Kutipan ▸

====

AGUS SETIAWAN: LUMAJANG DAPAT PREDIKAT WTP DARI BPK, PRESTASI YANG PATUT DIAPRESIASI

    

     Kabupaten Lumajang kembali mendapat penilain atau opini Wajar Tanpa Pengecualian (WTP) dari Badan Pemeriksa Keuangan (BPK). Ini tentu menjadi kabar yang sangat menggembirakan karena Lumajang telah memperoleh predikat WTP dua kali berturut-turut. Diperolehnya opini WTP oleh     Pemerintah Kabupaten Lumajang ini harus diapresiasi. Sebuah kebanggan ketika Pemerintah Kabupaten Lumajang dua kali berturut-turut memperoleh predikat WTP, yakni laporan keuangan Pemkab tahun 2018 dan tahun 2019. Sebelumnya tahun 2016 Lumajang juga mendapat WTP, namun tahun berikutnya (2017) mendapat opini Wajar Dengan Pengecualian (WDP).

      Agus Setiawan, pengamat ekonomi yang juga pengusaha muda Lumajang, mengutarakan hal itu    dalam talkshow di Radio Semeru FM, Sabtu (24/10), dengan tema: Makna Predikat WTP bagi Lumajang. Ia menegaskan, masyarakat Lumajang patut berbangga, memberikan apresiasi, juga mengucapkan terima kasih kepada Bupati dan Wakil Bupati yang bisa memimpin birokrasi di Lumajang. Apresiasi juga diberikan kepada jajaran pejabat dan petugas staf accounting sehingga bisa memperoleh opini WTP dari BPK.

====

Data latihan ▸

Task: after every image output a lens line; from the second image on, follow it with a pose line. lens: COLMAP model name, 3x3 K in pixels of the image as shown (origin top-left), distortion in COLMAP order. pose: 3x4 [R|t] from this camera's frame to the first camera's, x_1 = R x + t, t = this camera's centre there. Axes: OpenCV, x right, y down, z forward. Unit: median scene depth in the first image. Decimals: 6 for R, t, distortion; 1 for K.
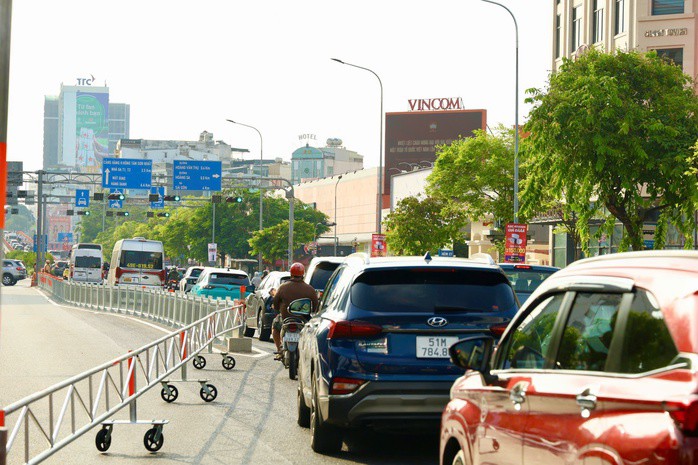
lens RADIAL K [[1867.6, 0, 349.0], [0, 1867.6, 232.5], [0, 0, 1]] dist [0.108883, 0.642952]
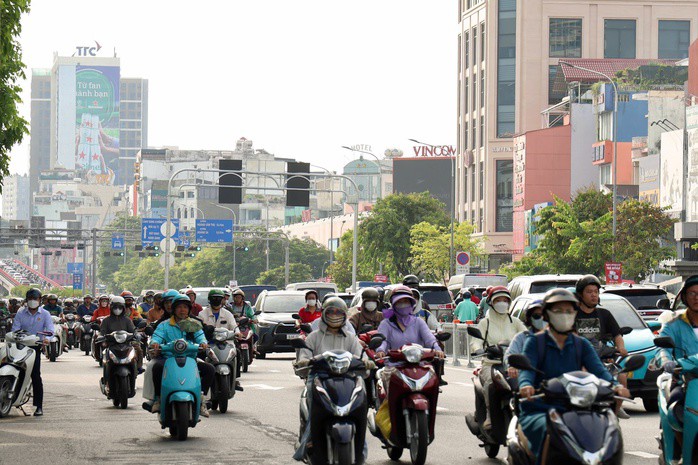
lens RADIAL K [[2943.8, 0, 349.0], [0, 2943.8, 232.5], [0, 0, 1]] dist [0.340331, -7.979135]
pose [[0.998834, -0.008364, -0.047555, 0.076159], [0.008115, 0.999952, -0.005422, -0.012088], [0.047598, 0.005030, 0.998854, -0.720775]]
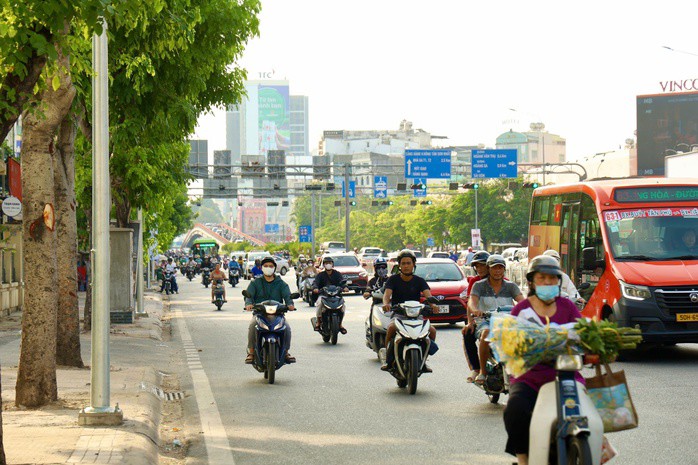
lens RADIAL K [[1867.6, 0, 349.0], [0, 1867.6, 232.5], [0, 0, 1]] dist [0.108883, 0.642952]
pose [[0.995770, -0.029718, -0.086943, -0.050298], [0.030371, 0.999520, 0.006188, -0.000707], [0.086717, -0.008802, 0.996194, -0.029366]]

====

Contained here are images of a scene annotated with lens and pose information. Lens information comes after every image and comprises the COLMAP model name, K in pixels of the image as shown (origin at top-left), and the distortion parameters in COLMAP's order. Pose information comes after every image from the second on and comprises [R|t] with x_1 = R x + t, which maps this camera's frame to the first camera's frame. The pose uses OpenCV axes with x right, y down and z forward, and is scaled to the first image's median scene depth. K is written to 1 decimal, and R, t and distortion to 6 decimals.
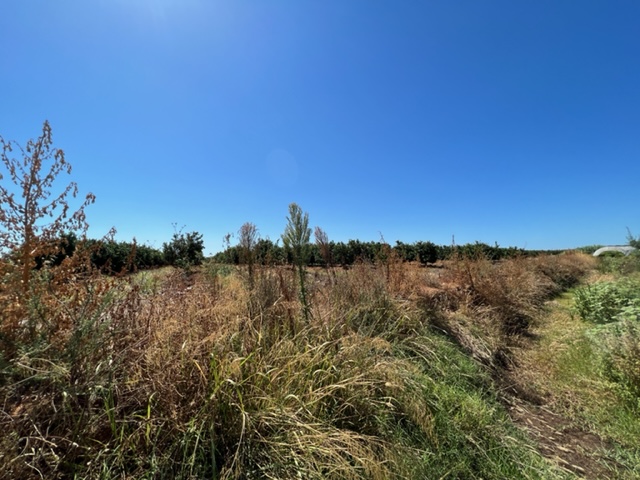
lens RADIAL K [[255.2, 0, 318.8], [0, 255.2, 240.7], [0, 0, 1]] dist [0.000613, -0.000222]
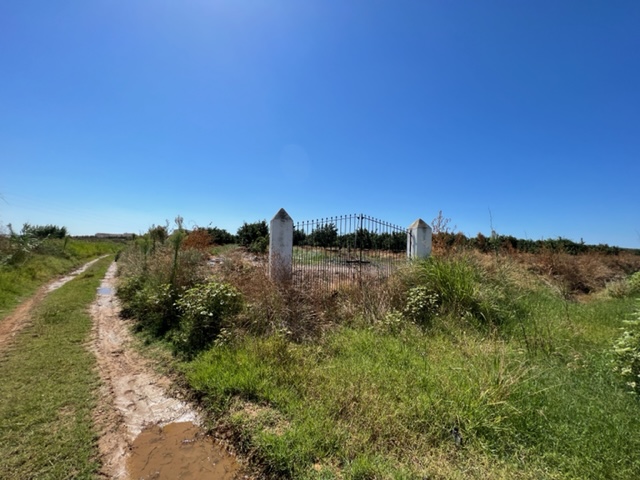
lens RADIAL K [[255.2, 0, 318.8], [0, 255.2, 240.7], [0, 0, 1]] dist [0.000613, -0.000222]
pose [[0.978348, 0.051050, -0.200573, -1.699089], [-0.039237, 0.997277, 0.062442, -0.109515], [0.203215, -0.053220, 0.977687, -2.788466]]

====

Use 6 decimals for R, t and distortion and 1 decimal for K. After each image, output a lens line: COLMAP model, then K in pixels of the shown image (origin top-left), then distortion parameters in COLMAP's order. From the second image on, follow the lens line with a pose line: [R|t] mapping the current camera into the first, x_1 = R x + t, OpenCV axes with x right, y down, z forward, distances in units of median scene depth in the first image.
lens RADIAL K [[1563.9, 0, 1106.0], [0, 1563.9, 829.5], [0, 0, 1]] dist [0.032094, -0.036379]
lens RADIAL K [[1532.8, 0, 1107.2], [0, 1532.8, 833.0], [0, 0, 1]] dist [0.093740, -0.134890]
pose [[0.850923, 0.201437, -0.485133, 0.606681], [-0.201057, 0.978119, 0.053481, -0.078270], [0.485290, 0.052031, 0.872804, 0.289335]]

====

Tugas yang dikerjakan ▸
Tuliskan kembali seluruh teks tentang predikat WTP Kabupaten Lumajang di atas, sama persis tanpa perubahan sedikit pun.

Jawaban tugas ▸
AGUS SETIAWAN: LUMAJANG DAPAT PREDIKAT WTP DARI BPK, PRESTASI YANG PATUT DIAPRESIASI

    

     Kabupaten Lumajang kembali mendapat penilain atau opini Wajar Tanpa Pengecualian (WTP) dari Badan Pemeriksa Keuangan (BPK). Ini tentu menjadi kabar yang sangat menggembirakan karena Lumajang telah memperoleh predikat WTP dua kali berturut-turut. Diperolehnya opini WTP oleh     Pemerintah Kabupaten Lumajang ini harus diapresiasi. Sebuah kebanggan ketika Pemerintah Kabupaten Lumajang dua kali berturut-turut memperoleh predikat WTP, yakni laporan keuangan Pemkab tahun 2018 dan tahun 2019. Sebelumnya tahun 2016 Lumajang juga mendapat WTP, namun tahun berikutnya (2017) mendapat opini Wajar Dengan Pengecualian (WDP).

      Agus Setiawan, pengamat ekonomi yang juga pengusaha muda Lumajang, mengutarakan hal itu    dalam talkshow di Radio Semeru FM, Sabtu (24/10), dengan tema: Makna Predikat WTP bagi Lumajang. Ia menegaskan, masyarakat Lumajang patut berbangga, memberikan apresiasi, juga mengucapkan terima kasih kepada Bupati dan Wakil Bupati yang bisa memimpin birokrasi di Lumajang. Apresiasi juga diberikan kepada jajaran pejabat dan petugas staf accounting sehingga bisa memperoleh opini WTP dari BPK.